On January 30, 2006, Aktiebolaget Svensk Exportkredit (Swedish Export Credit Corporation) (the Registrant or the Company) filed with the Securities and Exchange Commission (the Commission) a Registration Statement on Form F-3ASR (File No. 333-131369) (the Registration Statement) relating, among other securities, to certain debt securities (including the Medium-Term Notes, Series D) of the Registrant, at which point the Registration Statement became effective under the Securities Act of 1933, as amended (the Securities Act). On February 14, 2006, the Registrant filed with the Commission Post-effective Amendment No. 1 to the Registration Statement.

On January 31, 2006, the Registrant filed with the Commission pursuant to Rule 424(b)(3) under the Securities Act, the prospectus dated January 30, 2006, as supplemented by the prospectus supplement dated January 30, 2006 (the Prospectus and the Prospectus Supplement, respectively).

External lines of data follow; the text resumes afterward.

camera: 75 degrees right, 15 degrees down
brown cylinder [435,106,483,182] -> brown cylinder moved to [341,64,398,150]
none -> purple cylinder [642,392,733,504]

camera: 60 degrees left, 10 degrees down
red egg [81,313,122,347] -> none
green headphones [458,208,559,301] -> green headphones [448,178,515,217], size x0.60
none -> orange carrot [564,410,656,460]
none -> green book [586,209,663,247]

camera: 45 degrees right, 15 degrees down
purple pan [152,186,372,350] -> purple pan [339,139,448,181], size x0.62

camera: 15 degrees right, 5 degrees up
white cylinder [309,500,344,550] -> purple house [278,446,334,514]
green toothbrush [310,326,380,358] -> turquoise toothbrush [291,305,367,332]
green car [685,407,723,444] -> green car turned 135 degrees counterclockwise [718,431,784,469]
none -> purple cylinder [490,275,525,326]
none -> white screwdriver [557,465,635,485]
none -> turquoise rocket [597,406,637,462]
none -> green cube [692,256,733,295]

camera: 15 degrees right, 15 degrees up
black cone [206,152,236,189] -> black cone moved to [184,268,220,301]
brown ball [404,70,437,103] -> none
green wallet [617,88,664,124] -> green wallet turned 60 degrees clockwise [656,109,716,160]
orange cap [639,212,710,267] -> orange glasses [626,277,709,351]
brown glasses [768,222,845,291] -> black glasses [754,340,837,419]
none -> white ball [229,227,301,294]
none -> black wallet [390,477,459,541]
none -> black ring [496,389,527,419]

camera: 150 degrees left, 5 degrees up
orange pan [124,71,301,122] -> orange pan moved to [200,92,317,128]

The Registrant has also filed with the Commission:

1. The Product Supplement ARN dated December 27, 2007 (the Product Supplement) relating to the Company’s Accelerated Return Notes, Medium-Term Notes, Series D, pursuant to Rule 424(b)(3) under the Securities Act.

2. The preliminary term sheet dated February 27, 2008 relating to the Company’s Accelerated Return Notes Linked to the S&P 500 Index due June , 2009, Medium-Term Notes, Series D, pursuant to Rule 433(d) under the Securities Act.

3. The preliminary term sheet dated February 27, 2008 relating to the Company’s Accelerated Return Notes Linked to the S&P MidCap 400 Index due June , 2009, Medium Term Notes, Series D, pursuant to Rule 433(d) under the Securities Act.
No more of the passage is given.